Обычно узкие, как у кошки, зрачки его голубых глаз расширились, словно он ожидал от меня не просто протокольного пересказа моего увлекательного общения с медицинскими мастодонтами, а самого настоящего чуда. Увы, Сэм. Чуда не будет.
— Сегодня я говорила сразу с пятью хирургами и двумя онкологами, — начала я, словно отвечаю на экзамене, — Джеффри Раш из Нью=Йорка, Ройсон Яблонски из Оклахомы, Нинель Спарроу из университетской клиники Майами, Келли Вайтинг из Лондонского Парксайд Центра, Иден Форест из больницы Джона Хопкинса, Джо Маквил из Университета Лома Линда, и юное дарование Сьюзи Драм из госпиталя Кливленда, на счету которой определенные, но несколько сомнительные успехи в генной медицине.
— Так, — со знанием дела кивнул Сэм, точно знал каждого из представленных и даже жал им руку.
— Джеффри Раш меня просто выбесил, предложив лечить их химиотерапией, — я насупила брови и посмотрела на Сэма, ожидая от него поддержки.
— Бред! — отрезал мой друг, а я облегченно выдохнула. И я так думаю, Сэм.
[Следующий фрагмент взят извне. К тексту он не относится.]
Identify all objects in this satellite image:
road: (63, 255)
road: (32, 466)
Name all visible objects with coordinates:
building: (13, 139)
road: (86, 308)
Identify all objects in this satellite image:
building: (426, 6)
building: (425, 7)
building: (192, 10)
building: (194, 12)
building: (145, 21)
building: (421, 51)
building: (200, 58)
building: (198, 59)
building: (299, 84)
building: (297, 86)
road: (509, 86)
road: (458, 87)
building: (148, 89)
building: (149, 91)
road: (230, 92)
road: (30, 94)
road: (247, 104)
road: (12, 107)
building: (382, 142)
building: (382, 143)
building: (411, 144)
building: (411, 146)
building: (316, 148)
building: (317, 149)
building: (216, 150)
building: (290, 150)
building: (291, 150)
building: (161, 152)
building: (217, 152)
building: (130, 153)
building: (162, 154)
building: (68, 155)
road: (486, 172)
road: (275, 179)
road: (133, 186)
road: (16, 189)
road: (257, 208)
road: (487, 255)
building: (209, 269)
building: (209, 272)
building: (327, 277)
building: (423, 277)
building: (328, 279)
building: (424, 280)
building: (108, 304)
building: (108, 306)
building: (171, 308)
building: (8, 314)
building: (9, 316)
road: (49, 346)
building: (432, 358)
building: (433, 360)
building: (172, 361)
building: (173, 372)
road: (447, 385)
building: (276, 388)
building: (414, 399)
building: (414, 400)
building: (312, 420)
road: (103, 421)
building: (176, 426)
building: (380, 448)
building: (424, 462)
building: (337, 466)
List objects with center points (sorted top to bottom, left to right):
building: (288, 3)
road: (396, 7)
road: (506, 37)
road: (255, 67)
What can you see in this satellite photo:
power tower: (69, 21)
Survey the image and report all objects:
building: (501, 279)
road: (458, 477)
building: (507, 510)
— Иден начала что-то говорить о криотерапии и лечении ледяной водой, но я очень вежливо заткнула ее. Она классный специалист по удалению опухолей, но, очевидно, ни черта не смыслит в их природе. Просто машина для резекций.
— Я вообще не понимаю, зачем ты её привлекла. Она отменный исполнитель, опытный хирург, но никогда не занималась наукой. Её страсть — человеческое тело и скальпель, — недоуменно заявил Сэм, бросив на меня укоризненный взгляд.
— Бог с ней, — отмахнулась я, и продолжила, — Нинель предложила попробовать пересадку костного мозга. Но это очень опасно. Я не хочу рисковать. Да и от кого пересаживать? У Кевина наверняка тот же самый ген, только в спящем состоянии. Я боюсь, что и у его ребенка проявится это проклятое заболевание. А пересаживать от неродственного донора — значит подвергать Рэя и Вики необоснованному риску.
— Ну, я бы не стал совсем отметать этот вариант, — вставил Сэм, — но ты права — это не выход.
— Келли поддержала Нинель и сказала, что Лондонская клиника заинтересована в таких пациентах. Только подумай — мой муж и моя дочь нужны им, чтобы проводить экспериментальное лечение, а потом заграбастать себе все лавры.
— Линда, не все в этом мире враги, и не все хотят нажиться на твоей беде, — мягко вставил Сэм в образовавшуюся паузу, — я надеюсь, ты не сказала ей открыто, что обо всем этом думаешь?